Ethanol is a zero-sum prospect. While ethanol completely uses up the corn it is from, bio-fuels (made from soybeans, for example) yield fuel and leave food products.

Ethanol has the advantage of burning more completely and hence lowers emissions. It also lowers mileage and increases wear and tear on engines.

More importantly, research is now showing that the fuel and emissions costs of producing ethanol outweigh the environmental benefits of the lower emissions. Perhaps the only true benefit is the ability for this country to wean itself from foreign oil and increase our use of a renewable energy source.

But what is really happening is that we're driving around burning up our food supply while using more energy in the process. This food-for-miles swap is a concept that, if enacted in any lesser developed area of the globe (or perhaps much earlier in history), would soon spell disaster--even collapse of the natural order of things.

Are we just deluding ourselves to think that we can free ourselves from the tyranny of foreign oil merchants at the expense of higher food costs which inevitably result from putting our corn crops into our cars?
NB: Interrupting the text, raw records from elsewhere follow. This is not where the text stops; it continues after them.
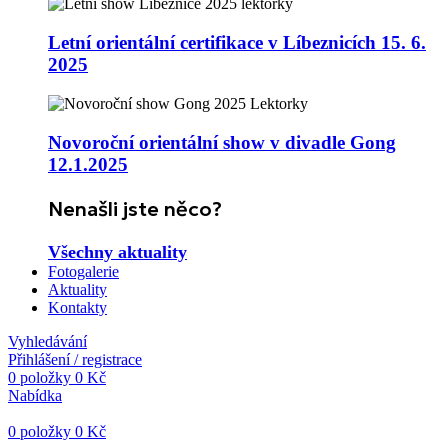
Letní orientální certifikace v Líbeznicích 15. 6.
2025
Novoroční orientální show v divadle Gong
12.1.2025
Nenašli jste něco?
Všechny aktuality
Fotogalerie
Aktuality
Kontakty
Vyhledávání
Přihlášení / registrace
0
položky
0
Kč
Nabídka
0
položky
0
Kč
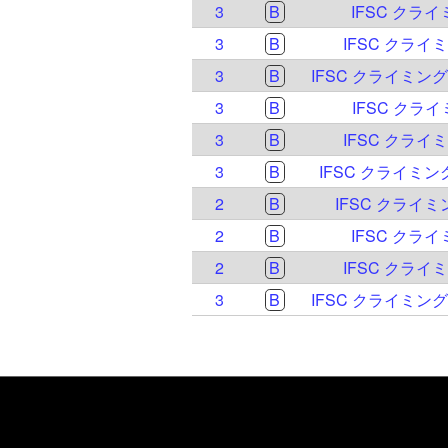
3
B
IFSC クライ
3
B
IFSC クライ
3
B
IFSC クライミン
3
B
IFSC クライ
3
B
IFSC クライ
3
B
IFSC クライミン
2
B
IFSC クライミ
2
B
IFSC クライ
2
B
IFSC クライ
3
B
IFSC クライミン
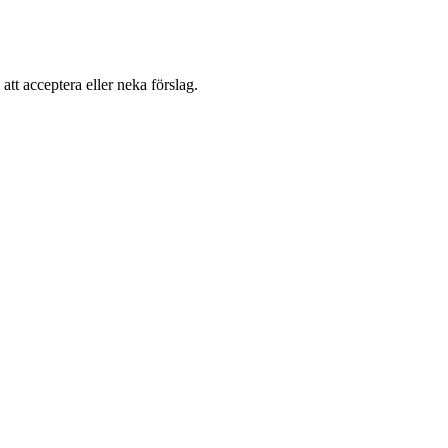
 att acceptera eller neka förslag.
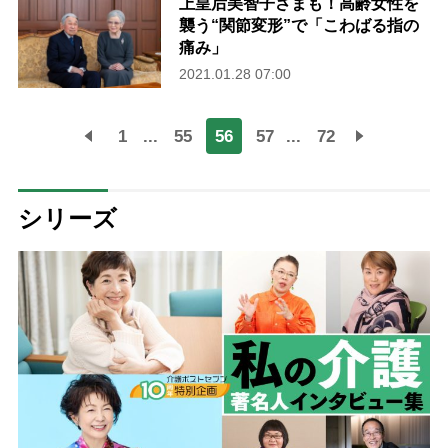
上皇后美智子さまも！高齢女性を
襲う“関節変形”で「こわばる指の
痛み」
2021.01.28 07:00
1
...
55
56
57
...
72
シリーズ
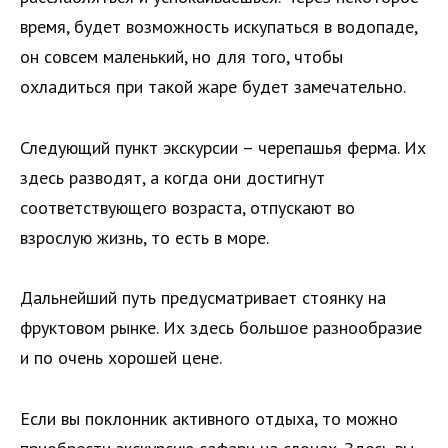
время, будет возможность искупаться в водопаде,
он совсем маленький, но для того, чтобы
охладиться при такой жаре будет замечательно.
Следующий пункт экскурсии – черепашья ферма. Их
здесь разводят, а когда они достигнут
соответствующего возраста, отпускают во
взрослую жизнь, то есть в море.
Дальнейший путь предусматривает стоянку на
фруктовом рынке. Их здесь большое разнообразие
и по очень хорошей цене.
Если вы поклонник активного отдыха, то можно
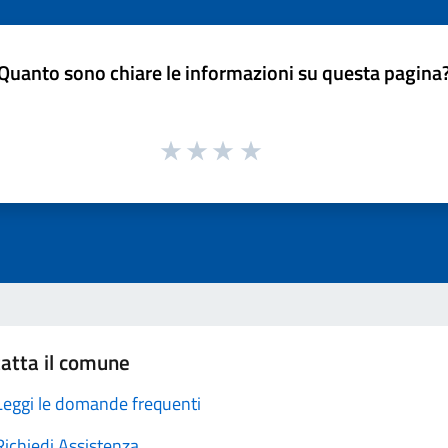
Quanto sono chiare le informazioni su questa pagina
atta il comune
Leggi le domande frequenti
Richiedi Assistenza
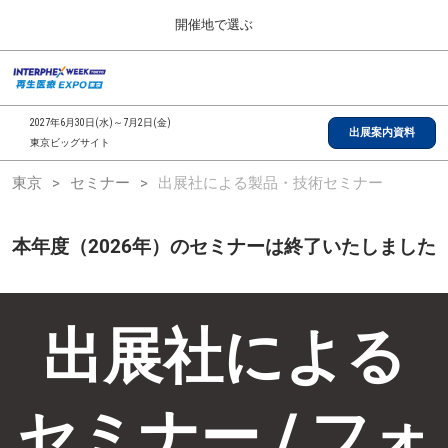
Press
ス
開催地で選ぶ
Escape
キ
to
ッ
close
総合TOP
グ
プ
the
ロ
2026年09月30日
し
ー
menu.
インテックス大阪/INTEX Osaka, Japan
2027年6月30日(水)～7月2日(金)
バ
出展案内資料
て
東京ビッグサイト
ル
進
ナ
【2026年9月】大阪展
東京
セミナー
出展社による製品・技術セミナー
ビ
む
2026年09月30日
ゲ
インテックス大阪/INTEX Osaka, Japan
ー
シ
本年度（2026年）のセミナーは終了いたしました
ョ
【2027年6月】東京展
ン
2027年06月30日
を
東京ビッグサイト/Tokyo Big Sight
折
り
出展社による
た
全国ローカル
た
む
セミナー / フォ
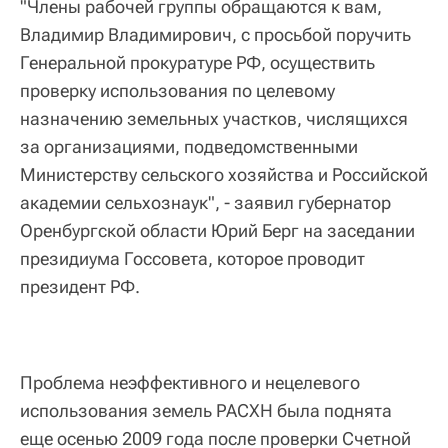
"Члены рабочей группы обращаются к вам,
Владимир Владимирович, с просьбой поручить
Генеральной прокуратуре РФ, осуществить
проверку использования по целевому
назначению земельных участков, числящихся
за организациями, подведомственными
Министерству сельского хозяйства и Российской
академии сельхознаук", - заявил губернатор
Оренбургской области Юрий Берг на заседании
президиума Госсовета, которое проводит
президент РФ.
Проблема неэффективного и нецелевого
использования земель РАСХН была поднята
еще осенью 2009 года после проверки Счетной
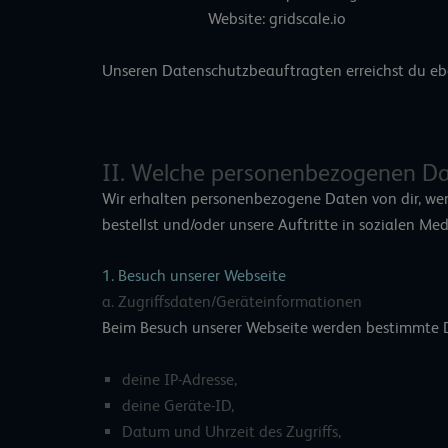
Website: gridscale.io
Unseren Datenschutzbeauftragten erreichst du ebe
II. Welche personenbezogenen Dat
Wir erhalten personenbezogene Daten von dir, wen
bestellst und/oder unsere Auftritte in sozialen Me
1. Besuch unserer Webseite
a. Zugriffsdaten/Geräteinformationen
Beim Besuch unserer Webseite werden bestimmte D
deine IP-Adresse,
deine Geräte-ID,
Datum und Uhrzeit des Zugriffs,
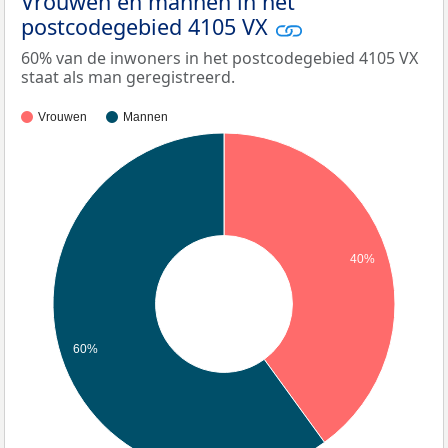
Vrouwen en mannen in het
postcodegebied 4105 VX
60% van de inwoners in het postcodegebied 4105 VX
staat als man geregistreerd.
Vrouwen
Mannen
40%
60%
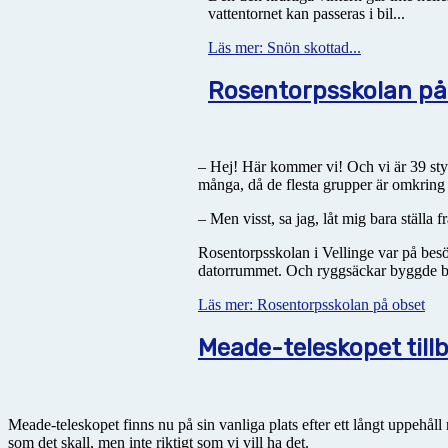
vattentornet kan passeras i bil...
Läs mer: Snön skottad...
Rosentorpsskolan på
– Hej! Här kommer vi! Och vi är 39 styc
många, då de flesta grupper är omkring
– Men visst, sa jag, låt mig bara ställa 
Rosentorpsskolan i Vellinge var på besö
datorrummet. Och ryggsäckar byggde berg
Läs mer: Rosentorpsskolan på obset
Meade-teleskopet till
Meade-teleskopet finns nu på sin vanliga plats efter ett långt uppehåll
som det skall, men inte riktigt som vi vill ha det.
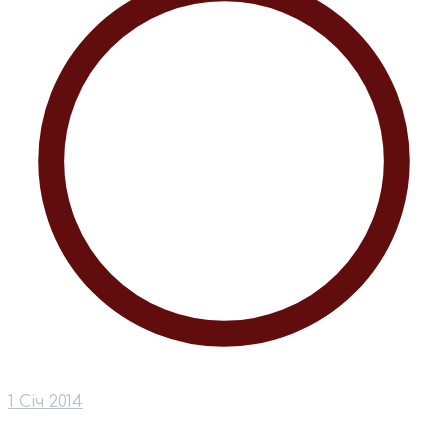
1 Січ 2014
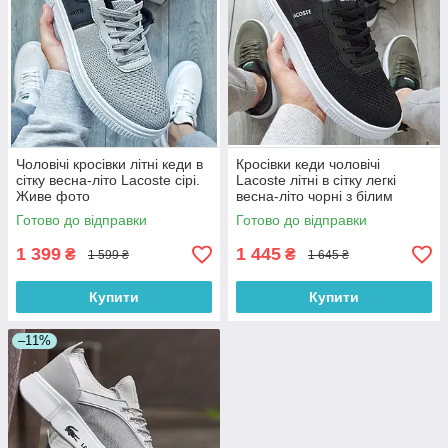
Чоловічі кросівки літні кеди в
Кросівки кеди чоловічі
сітку весна-літо Lacoste сірі.
Lacoste літні в сітку легкі
Живе фото
весна-літо чорні з білим
Туреччини. Живе фото
Готово до відправки
Готово до відправки
1 399
1 445
₴
₴
1 599 ₴
1 645 ₴
Купити
Купити
–11%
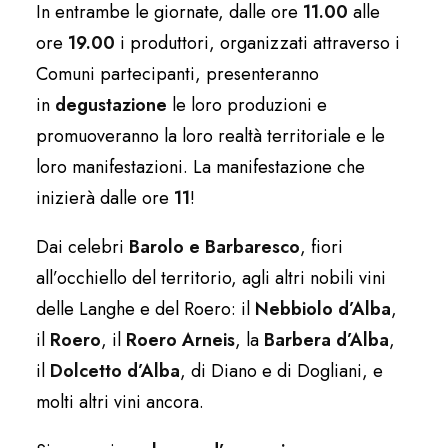
In entrambe le giornate, dalle ore
11.00
alle
ore
19.00
i produttori, organizzati attraverso i
Comuni partecipanti, presenteranno
in
degustazione
le loro produzioni e
promuoveranno la loro realtà territoriale e le
loro manifestazioni. La manifestazione che
inizierà dalle ore
11
!
Dai celebri
Barolo e Barbaresco
, fiori
all’occhiello del territorio, agli altri nobili vini
delle Langhe e del Roero: il
Nebbiolo d’Alba
,
il
Roero
, il
Roero Arneis
, la
Barbera d’Alba
,
il
Dolcetto d’Alba
, di Diano e di Dogliani, e
molti altri vini ancora.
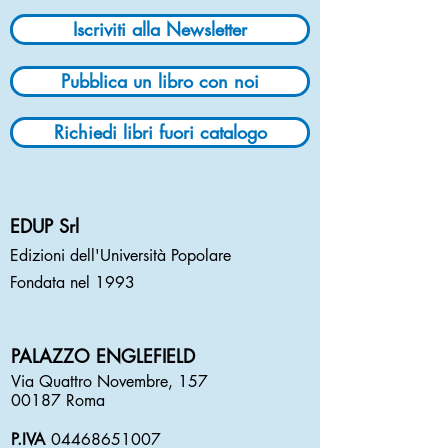
Iscriviti alla Newsletter
Pubblica un libro con noi
Richiedi libri fuori catalogo
EDUP Srl
Edizioni dell'Università Popolare
Fondata nel 1993
PALAZZO ENGLEFIELD
Via Quattro Novembre, 157
00187 Roma
P.IVA
04468651007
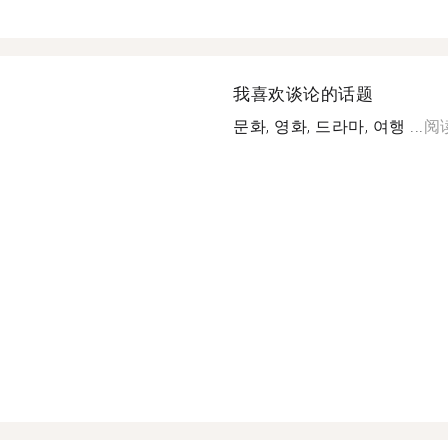
我喜欢谈论的话题
문화, 영화, 드라마, 여행 ...
阅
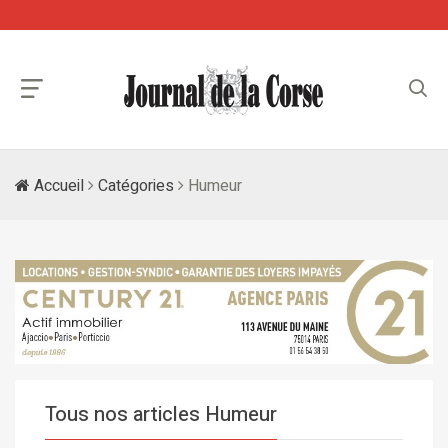
Accueil
Catégories
Humeur
Tous nos articles Humeur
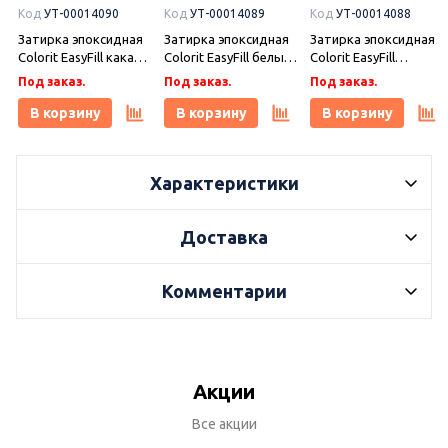
Код
УТ-00014090
Код
УТ-00014089
Код
УТ-00014088
Затирка эпоксидная
Затирка эпоксидная
Затирка эпоксидная
Colorit EasyFill какао 1
Colorit EasyFill белый
Colorit EasyFill
кг, Плитонит
1 кг, Плитонит
бежевый 1 кг,
Под заказ.
Под заказ.
Под заказ.
Плитонит
В корзину
В корзину
В корзину
Характеристики
Доставка
Комментарии
Акции
Все акции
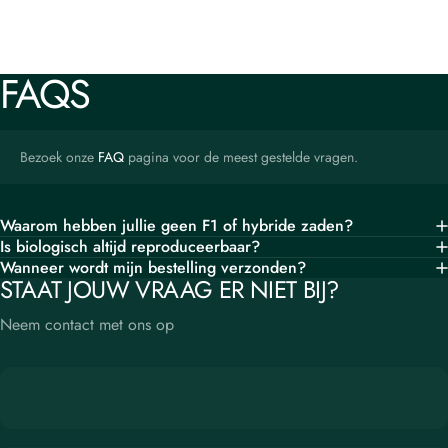
FAQS
Bezoek onze
FAQ
pagina voor de meest gestelde vragen.
Waarom hebben jullie geen F1 of hybride zaden?
Is biologisch altijd reproduceerbaar?
Wanneer wordt mijn bestelling verzonden?
STAAT JOUW VRAAG ER NIET BIJ?
Neem contact met ons op
OPINEL
MESSEN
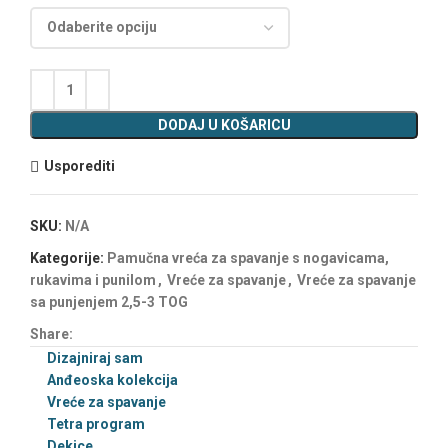
DODAJ U KOŠARICU
Usporediti
SKU:
N/A
Kategorije:
Pamučna vreća za spavanje s nogavicama,
rukavima i punilom
,
Vreće za spavanje
,
Vreće za spavanje
sa punjenjem 2,5-3 TOG
Share:
Dizajniraj sam
Anđeoska kolekcija
Vreće za spavanje
Tetra program
Dekice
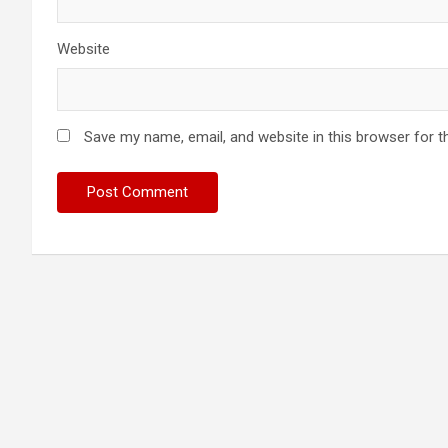
Website
Save my name, email, and website in this browser for t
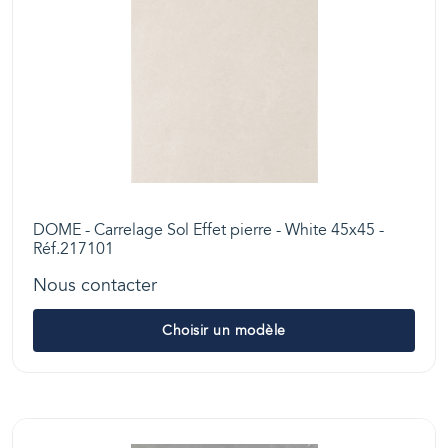
DOME - Carrelage Sol Effet pierre - White 45x45 -
Réf.217101
Nous contacter
Choisir un modèle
Does it matter if gas costs go down when food costs go up a corresponding amount?

Is the villain here really foreign oil? Or is the villain our lack of a comprehensive energy policy? Is it the failure of our own auto industry to manufacture cars with better gas mileage? Is it the failure of our government to create and sustain workable public transit systems and simultaneously fail to provide pedestrian access and bike lanes?

For now, we have no choice in this matter and the 2007 federal energy bill increases the mandated amounts of renewable energy that must make up the American energy picture.

It does provide food for thought, if not food for our plates.